The judge allowed her to file submissions to support her application to be heard and participate in Maharaj’s judicial-review claim as an interested party.
In a written ruling, Kangaloo dismissed her application, saying what she was trying to do was to seek protection and preserve the access decision ofthe OPM.
She added it was not for her to protect the access decision and there was nothing in the facts of the case to justify her intervention at this stage.
“…And same is in fact unwarranted.”
She said the legal officer had to demonstrate that she had been adversely affected by the access decision of the OPM.
“The court finds that it can make no such finding,” she said, adding that the decision to refuse Maharaj access to the documents did, in fact, benefit her.
The legal officer was represented by attorney Justin Phelps.
In opposition to her being allowed to join the claim, Maharaj’s attorney, Anand Ramlogan, SC, said the substantive claim concerned the validity of the OPM’s decision and was an issue of pure law.
He pointed out that Maharaj, as an alternative remedy to the court ordering him access to the information, had asked for it be sent back to the OPM for its reconsideration, and it would be inappropriate for the court to usurp the prime minister’s role and function under the Freedom of Information Act on a highly politically sensitive matter.
Ramlogan also argued that the ministry’s legal officer could provide no assistance to the court, since her arguments were the same as the OPM’s.
In justifying the refusal to provide Maharaj with the information, permanent secretary in the OPM Maurice Suite, on affidavit, said that from the findings of the report, it was likely some of the people the committee interviewed during its investigations were likely to be subject to adverse criticism.
Suite said it was felt these people should have been given an opportunity to make representation in respect of that criticism, which they were not.
He also said as a result of the legal advice received after the Prime Minister got the committee’s report, it was discovered that the procedure employed was unfair and in breach of natural justice.
The Prime Minister therefore deemed the report unusable and unreasonable to disclose.
Suite said the public interest did not require disclosure, as the report had the “potential to engender reputational damage if published, and is an unreliable record of truth as the persons named therein were unable give their side of the story.”
The legal officer had received a Salmon letter – an official letter sent by a public inquiry to people who will be subject to criticism when that inquiry’s report is released – and was invited to comment.
However, she said when she appeared before the committee, the questions put to her were open-ended and no allegations or conclusions were put to her for a response.
In seeking to enter Maharaj’s claim, she said she would have compelling and direct evidence on the committee’s procedure and the material before it.
Kangaloo said she did not favour the submission that the legal officer should be given an opportunity to be heard in the proceedings before her to afford her the procedural fairness and due process of which the committee had deprived her.

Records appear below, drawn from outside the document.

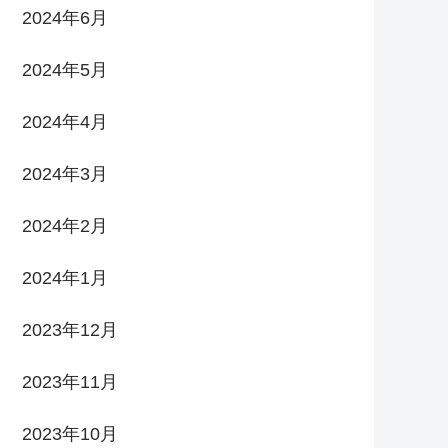
2024年6月
2024年5月
2024年4月
2024年3月
2024年2月
2024年1月
2023年12月
2023年11月
2023年10月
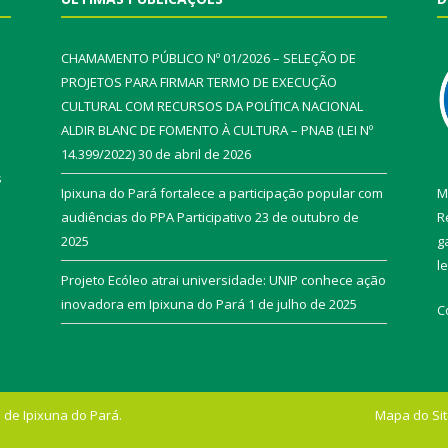
CHAMAMENTO PÚBLICO Nº 01/2026 – SELEÇÃO DE
PROJETOS PARA FIRMAR TERMO DE EXECUÇÃO
CULTURAL COM RECURSOS DA POLÍTICA NACIONAL
ALDIR BLANC DE FOMENTO À CULTURA – PNAB (LEI Nº
14.399/2022)
30 de abril de 2026
s
Ipixuna do Pará fortalece a participação popular com
M
audiências do PPA Participativo
23 de outubro de
R
2025
g
l
Projeto Ecóleo atrai universidade: UNIP conhece ação
inovadora em Ipixuna do Pará
1 de julho de 2025
C
 de Ipixuna do Pará.
Mapa do Si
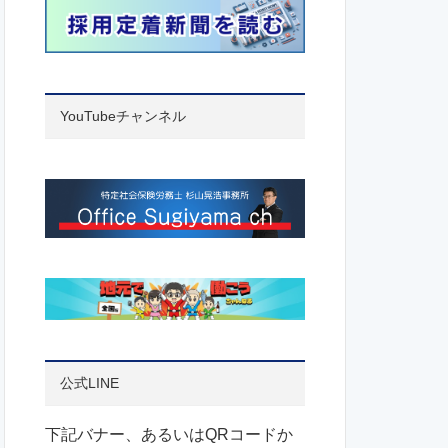
YouTubeチャンネル
公式LINE
下記バナー、あるいはQRコードか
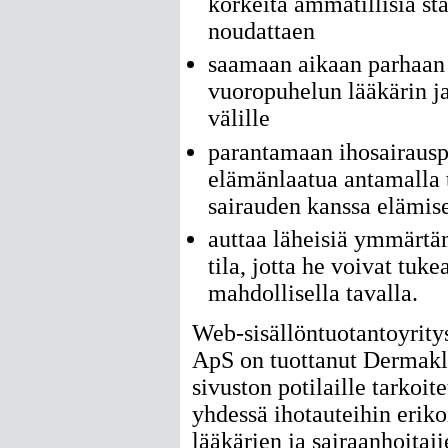
korkeita ammatillisia st
noudattaen
saamaan aikaan parhaan
vuoropuhelun lääkärin ja
välille
parantamaan ihosairausp
elämänlaatua antamalla t
sairauden kanssa elämis
auttaa läheisiä ymmärtä
tila, jotta he voivat tuke
mahdollisella tavalla.
Web-sisällöntuotantoyrity
ApS on tuottanut Dermakli
sivuston potilaille tarkoit
yhdessä ihotauteihin erik
lääkärien ja sairaanhoitaj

She held she was not convinced the ministry’s legal counsel would be able to provide “a useful contribution, more so one that is over and above that which could be made by the OPM.”

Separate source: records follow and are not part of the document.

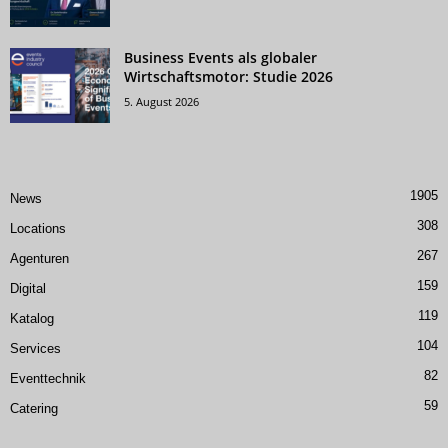
Business Events als globaler
Wirtschaftsmotor: Studie 2026
5. August 2026
1905
News
308
Locations
267
Agenturen
159
Digital
119
Katalog
104
Services
82
Eventtechnik
59
Catering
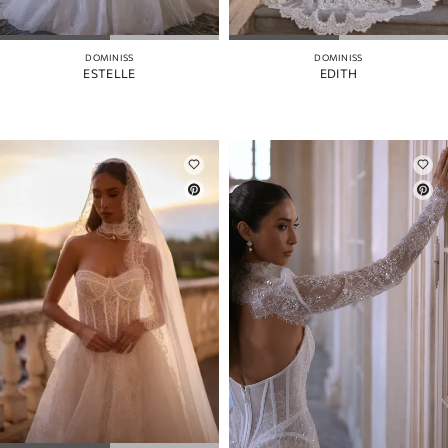
DOMINISS
DOMINISS
ESTELLE
EDITH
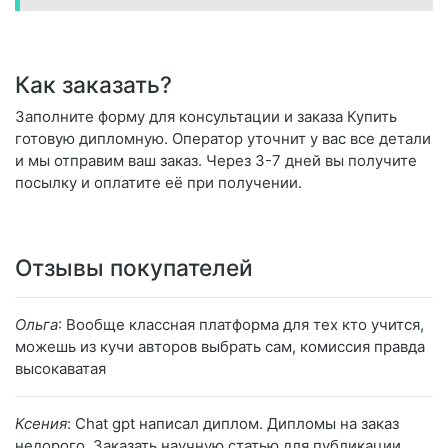
Как заказать?
Заполните форму для консультации и заказа Купить
готовую дипломную. Оператор уточнит у вас все детали
и мы отправим ваш заказ. Через 3-7 дней вы получите
посылку и оплатите её при получении.
Отзывы покупателей
Ольга
: Вообще классная платформа для тех кто учится,
можешь из кучи авторов выбрать сам, комиссия правда
высокаватая
Ксения
: Chat gpt написал диплом. Дипломы на заказ
недорого. Заказать научную статью для публикации.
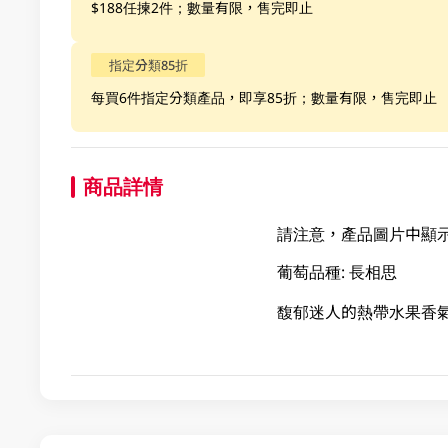
$188任揀2件；數量有限，售完即止
指定分類85折
每買6件指定分類產品，即享85折；數量有限，售完即止
商品詳情
請注意，產品圖片中顯示
葡萄品種: 長相思
馥郁迷人的熱帶水果香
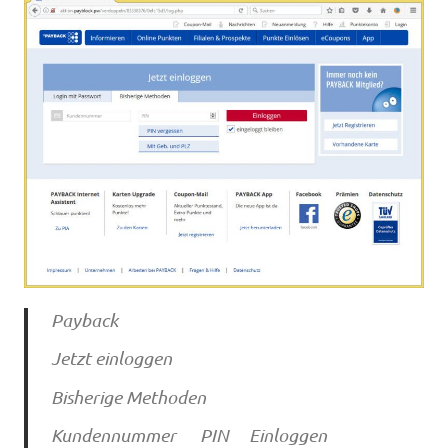
Payback
Jetzt einloggen
Bisherige Methoden
Kundennummer PIN Einloggen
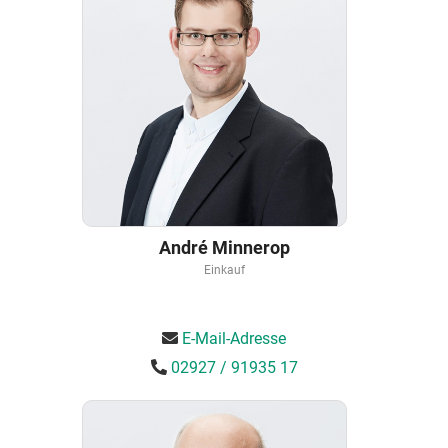
André Minnerop
Einkauf
E-Mail-Adresse
02927 / 91935 17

Kangaloo said while certainly the officer could provide direct evidence on the procedures the committee adopted, she added, “However, it is this court’s opinion that this evidence can equally be provided by the OPM if called upon, upon whose instruction the committee was empanelled.”
In dismissing her application to join, Kangaloo invited submissions on costs and adjourned Maharaj’s substantive claim to January 18 for a status hearing.
The OPM was represented by a team of attorneys led by Senior Counsel Fyard Hosein.